(Yapılacak İş): Aile şirketlerindeki başarı öyküleri üzerine yazıya göre, "6.Aile İşletmeleri Kongresi" hangi merkez tarafından düzenlenmiştir?

(Belge Alıntısı):

::::

Aile şirketlerinde başarı öyküleri...
Geçen haftaki yazımda aile şirketlerinin öneminden ve dünyadan ve ülkemizden ömürlerine ilişkin bilgiler ile İstanbul Kültür Üniversitesi Aile İşletmeleri ve Girişimcilik Merkezi (AGMER) tarafından düzenlenen “6.Aile İşletmeleri Kongresi”nde ilgi çekici konuşmalar ile şirketlerinde kurumsallaşmayı başaranların öykülerini anlatacağımı yazmıştım.
Prof. Dr. Durmuş Dündar konuşmasında “ABD, Belçika ve Hindistan’daki aile işletmelerinin genel olarak yaşadıkları temel sorunlardan yola çıkarak aile işletmelerinin en önemli konusunun nakit akışı, ürün ve servis kalitesi, karlılık, verimlilik ve satışlardaki artış olarak görülmektedir.” dedi.
Türkiye’deki aile işletmelerinin başlıca mücadele konularının ise “Aile ile iş arasında dengeyi sağlamak, halefi eğitmek, hazırlamak ve işte ailenin kontrolünü sürdürmek” olduğunu belirterek aradaki farkları ortaya koydu.
Rektör ve AGMER Müdürü Prof. Dr. Sıddıka Semahat Demir; “Üniversiteler, genel olarak, akademik eğitim misyonlarıyla ön plana çıkarlar. Oysa ülke ve dünya kalkınmasına bilgiyle hizmet de, üniversitenin temel sorumluluk alanında yer alır. Aile işletmeleri ve girişimcilik konusunu, akademik düzeyde ele alan bir merkezi kurmak ve yaşatmak; ülkemize ve dolayısıyla dünyaya sorumluluğumuzun bir sembolüdür” sözleriyle aile işletmelerinin kurumsallaşmasında üniversitelerimizin ciddi katkıda bulunabileceklerini dile getirdi.
Başarı öykülerine gelince...

::::

(Girdiler):
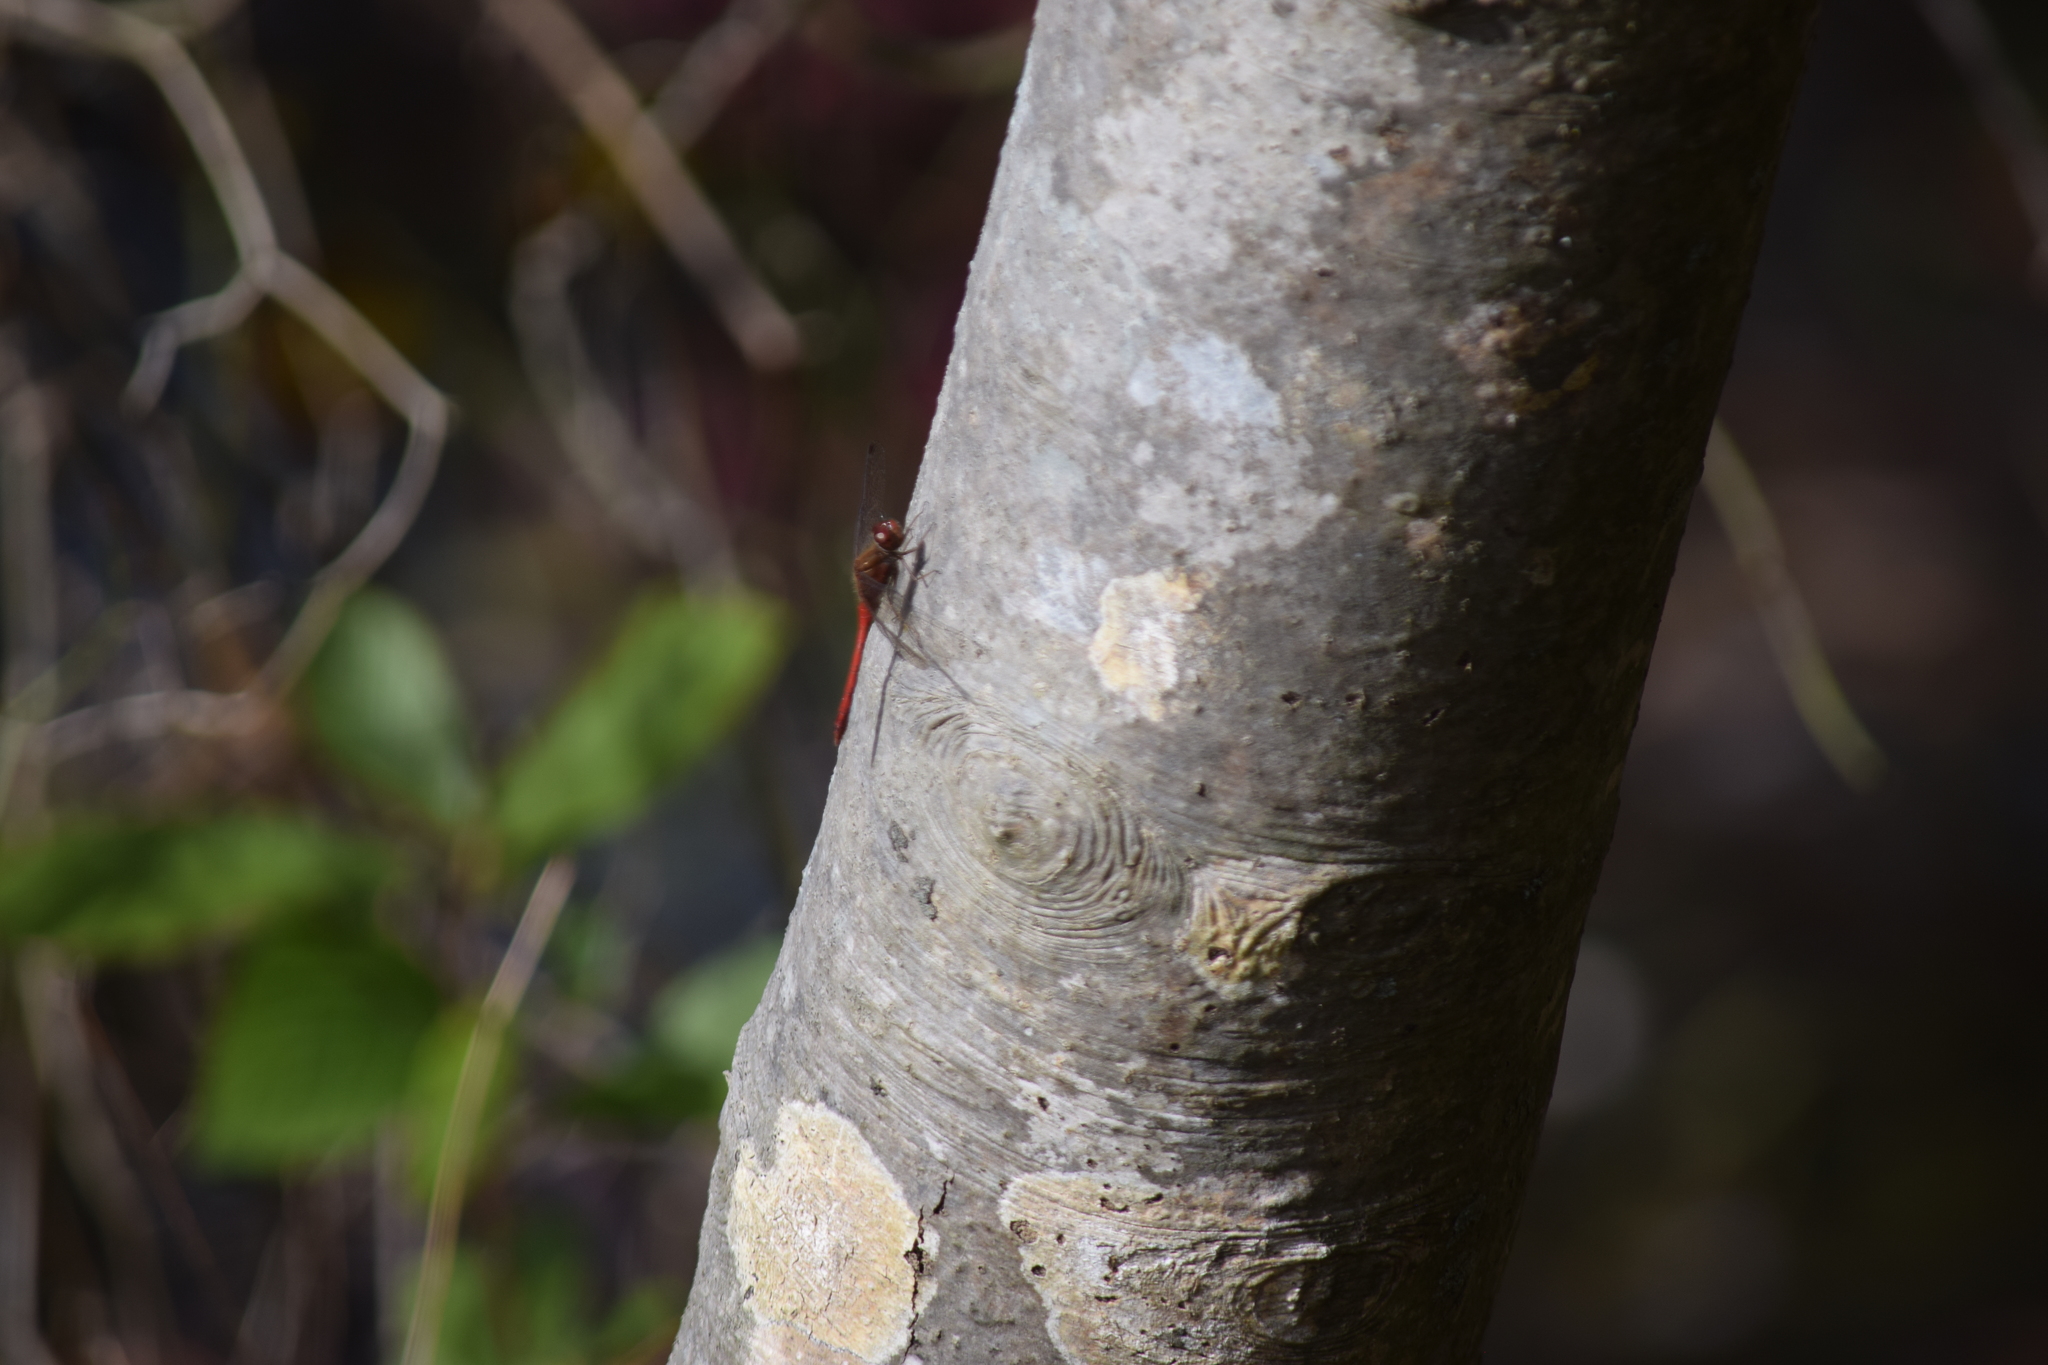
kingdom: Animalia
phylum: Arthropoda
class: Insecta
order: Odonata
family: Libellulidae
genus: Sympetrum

::::

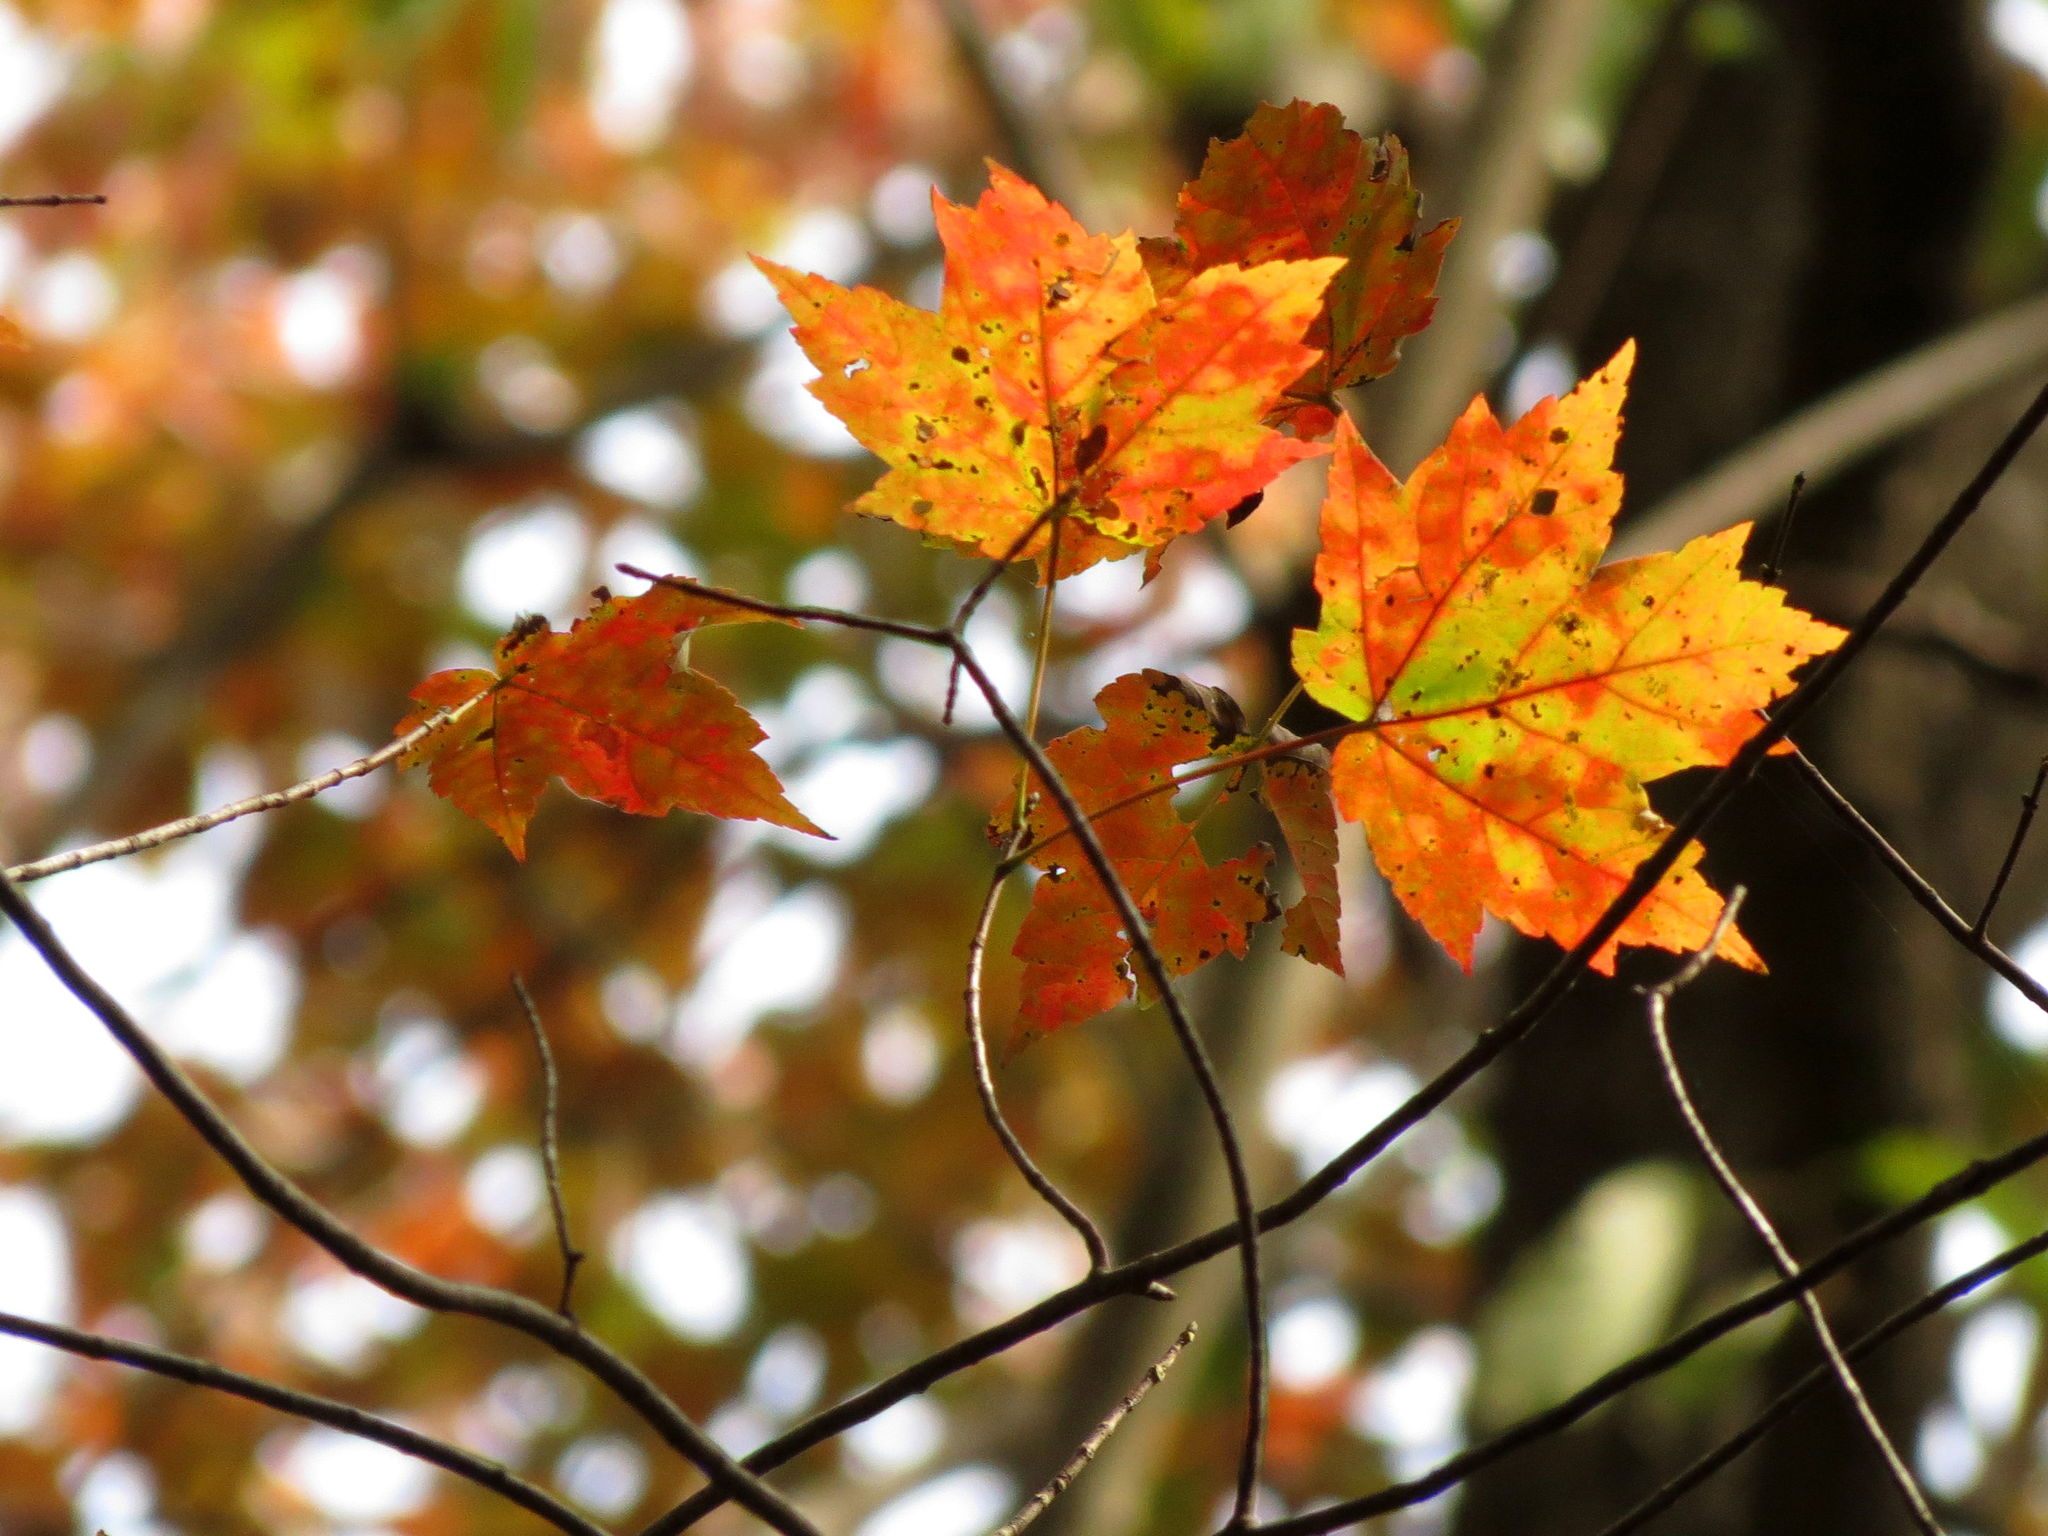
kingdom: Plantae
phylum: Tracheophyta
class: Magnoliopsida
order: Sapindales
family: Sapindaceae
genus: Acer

::::

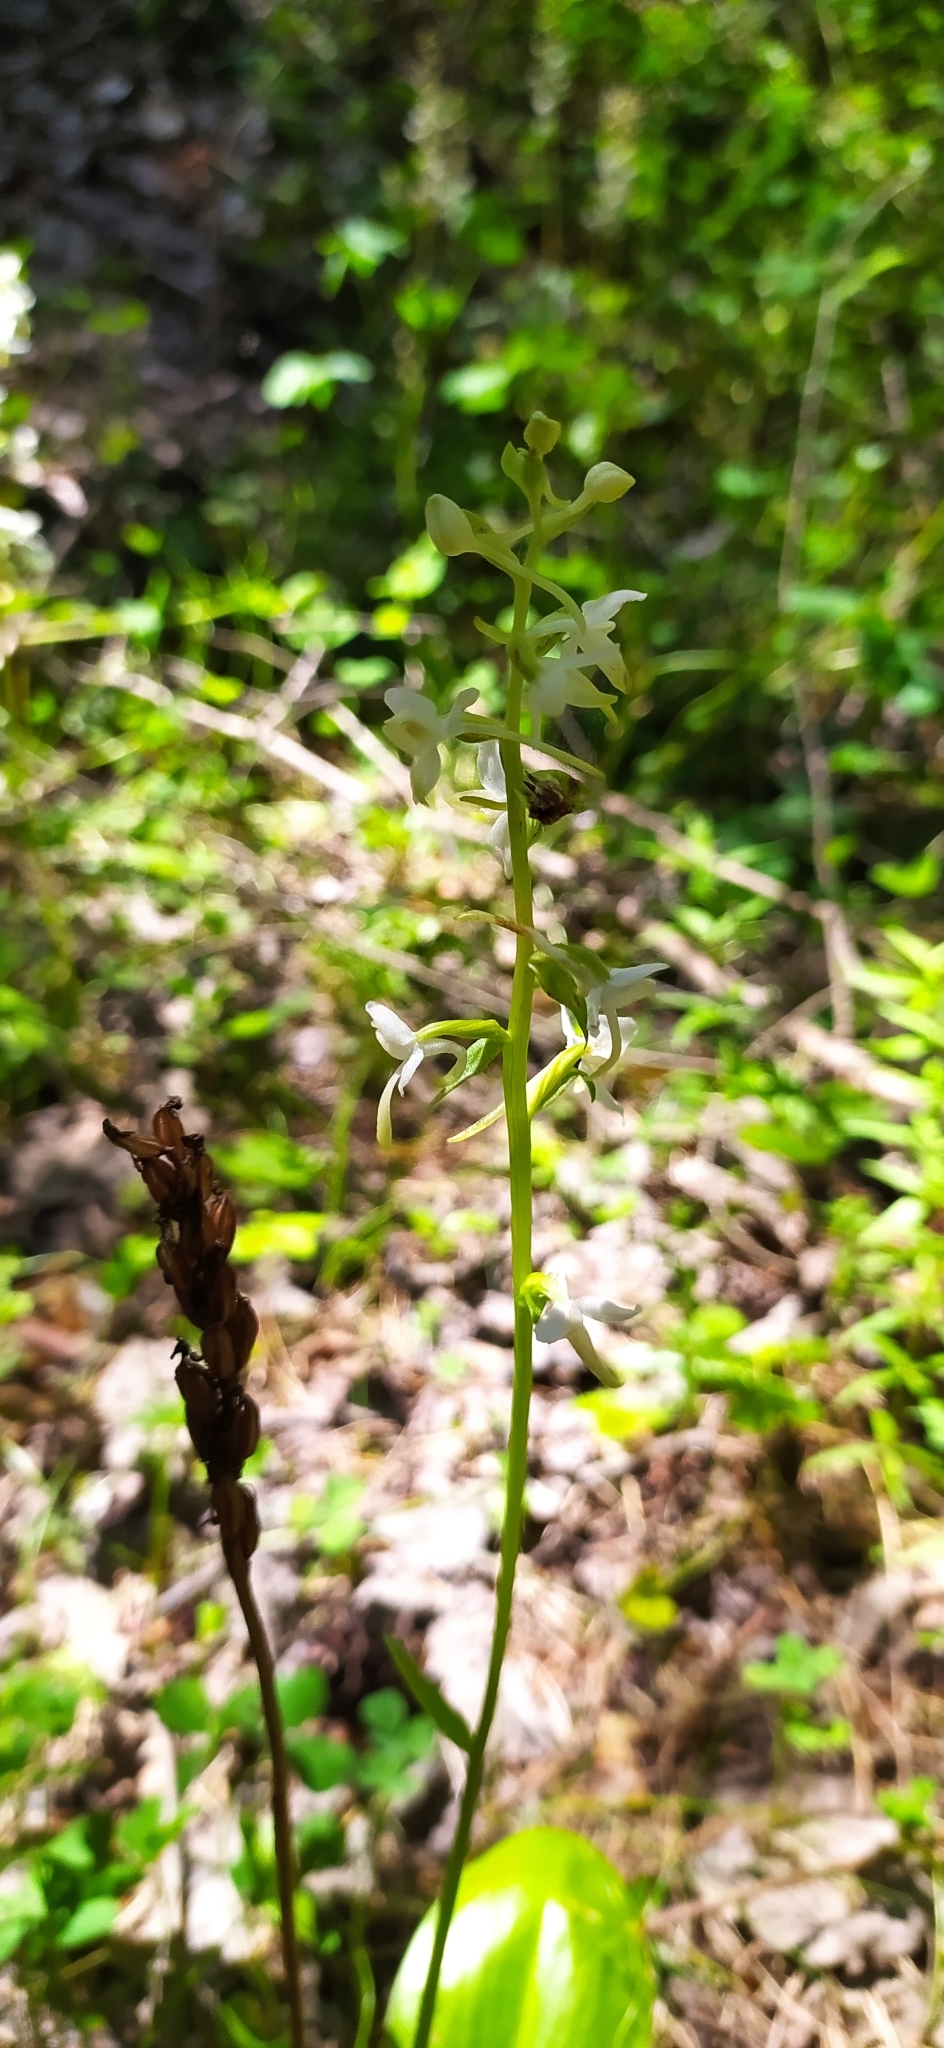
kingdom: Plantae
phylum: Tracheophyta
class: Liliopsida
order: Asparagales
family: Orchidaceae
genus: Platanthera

::::

(Alıştırmanın Sonucu): İstanbul Kültür Üniversitesi Aile İşletmeleri ve Girişimcilik Merkezi (AGMER) tarafından.